If superintelligence arrives but no takeoff occurs: Energy infrastructure takes years to build. Training runs take months. Even with a superintelligent AI optimizing your codebase, the results manifest slowly enough for competitors to close the gap. No insurmountable lead materializes.
If superintelligence never arrives: Intelligence gains follow a sigmoid curve—rapid improvement, then diminishing returns. At that plateau, the race shifts from “who’s smartest” to “who’s cheapest and most distributed.” China wins that race.
The Asymmetric Bet
The Jetsons future requires no miracles. Cheap, capable AI embedded in robots, vehicles, and appliances delivers value whether or not superintelligence is possible. China’s bet pays off in three of four scenarios.
The Skynet future requires everything to go right. Superintelligence must be reachable, takeoff must occur, and physical constraints must not bind. America’s bet pays off in one scenario.
The Implication
We see from the scenarios enumerated above that the US AI Lab approach is decisively dominant in only one of them. In all other scenarios, Chinese open-source AI is able to keep pace with the closed-source frontier, and, in doing so, it is guaranteed to bring about the Jetsons future that China is building towards. The American benevolent Skynet future is far from guaranteed.

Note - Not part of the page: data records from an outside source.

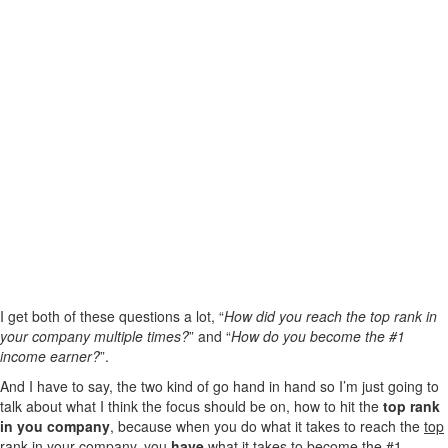
I get both of these questions a lot, “
How did you reach the top rank in
your company multiple times?
” and “
How do you become the #1
income earner?
”.
And I have to say, the two kind of go hand in hand so I’m just going to
talk about what I think the focus should be on, how to hit the
top rank
in you company
, because when you do what it takes to reach the
top
rank in your company
, you
have
what it takes to become the #1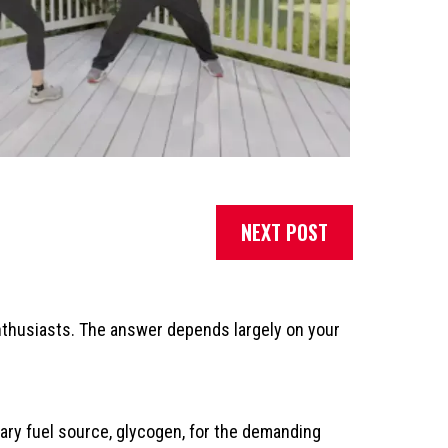
NEXT POST
nthusiasts. The answer depends largely on your
mary fuel source, glycogen, for the demanding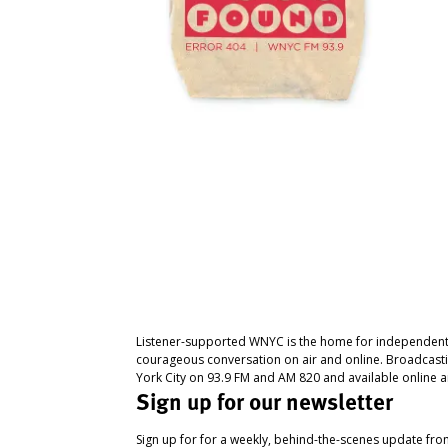
Listener-supported WNYC is the home for independent
courageous conversation on air and online. Broadcast
York City on 93.9 FM and AM 820 and available online a
Sign up for our newsletter
Sign up for for a weekly, behind-the-scenes update fr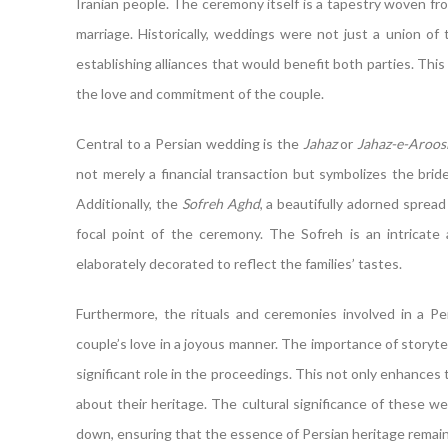
Iranian people. The ceremony itself is a tapestry woven f
marriage. Historically, weddings were not just a union of t
establishing alliances that would benefit both parties. This 
the love and commitment of the couple.
Central to a Persian wedding is the
Jahaz
or
Jahaz-e-Aroos
not merely a financial transaction but symbolizes the brid
Additionally, the
Sofreh Aghd
, a beautifully adorned spread
focal point of the ceremony. The Sofreh is an intricate 
elaborately decorated to reflect the families’ tastes.
Furthermore, the rituals and ceremonies involved in a Pe
couple’s love in a joyous manner. The importance of storytel
significant role in the proceedings. This not only enhance
about their heritage. The cultural significance of these 
down, ensuring that the essence of Persian heritage remain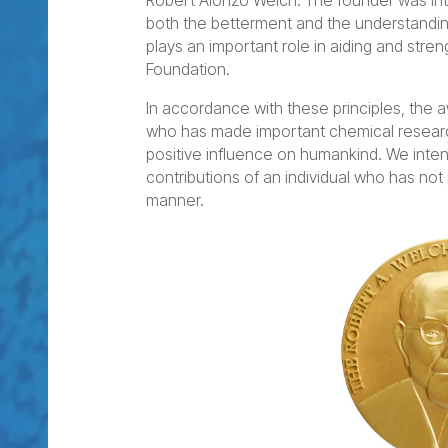
Robert Alonzo Welch. The founder was inte
both the betterment and the understanding
plays an important role in aiding and stre
Foundation.
In accordance with these principles, the 
who has made important chemical research 
positive influence on humankind. We inte
contributions of an individual who has not
manner.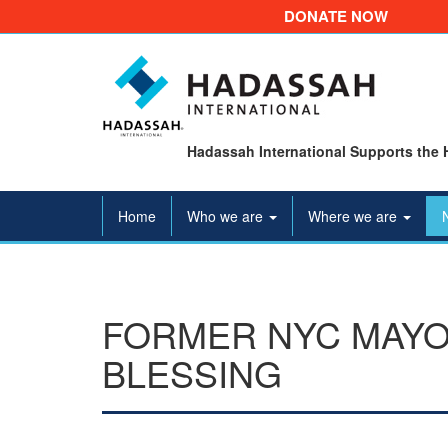
DONATE NOW
Hadassah International Supports the 
Home
Who we are
Where we are
FORMER NYC MAYOR
BLESSING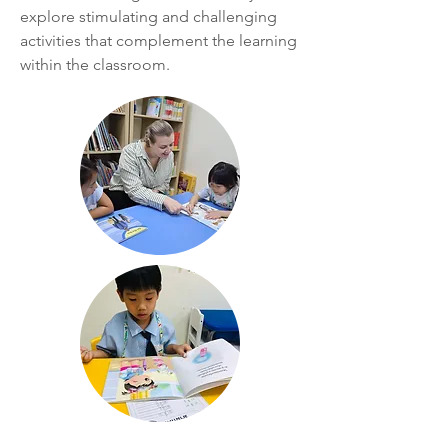
explore stimulating and challenging
activities that complement the learning
within the classroom.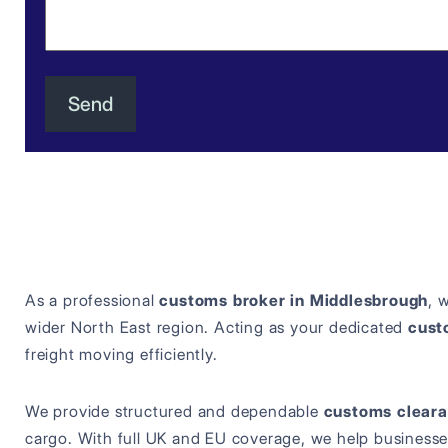
As a professional
customs broker in Middlesbrough
, 
wider North East region. Acting as your dedicated
cust
freight moving efficiently.
We provide structured and dependable
customs cleara
cargo. With full UK and EU coverage, we help businesse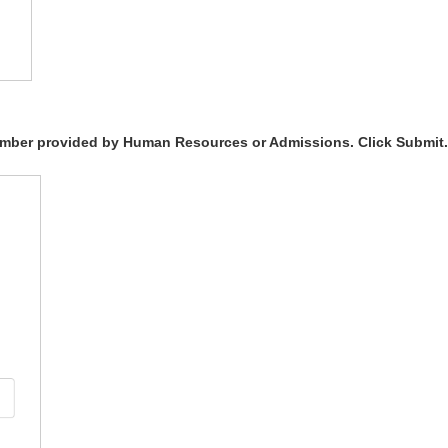
Number provided by Human Resources or Admissions. Click Submit.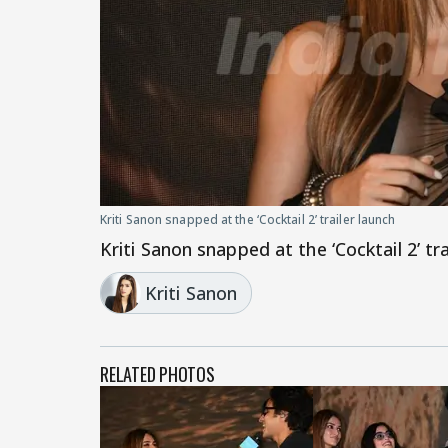
Kriti Sanon snapped at the ‘Cocktail 2’ trailer launch
Kriti Sanon snapped at the ‘Cocktail 2’ tra
Kriti Sanon
RELATED PHOTOS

In sum, to ensure that the United States broadly benefits from the AI revolution it has itself started, we need to take a page from the Chinese AI playbook. We must ensure that even if superintelligence is out of reach, we will have cheap, abundant intelligence suffused throughout the economy. We must ensure that our portable energy infrastructure (i.e., solar panels and batteries), our robotics manufacturing capabilities, and our open source AI efforts are sufficient to power a truly intelligent economy. The failure to do so may cede technological leadership in the 21st century to the CCP & China.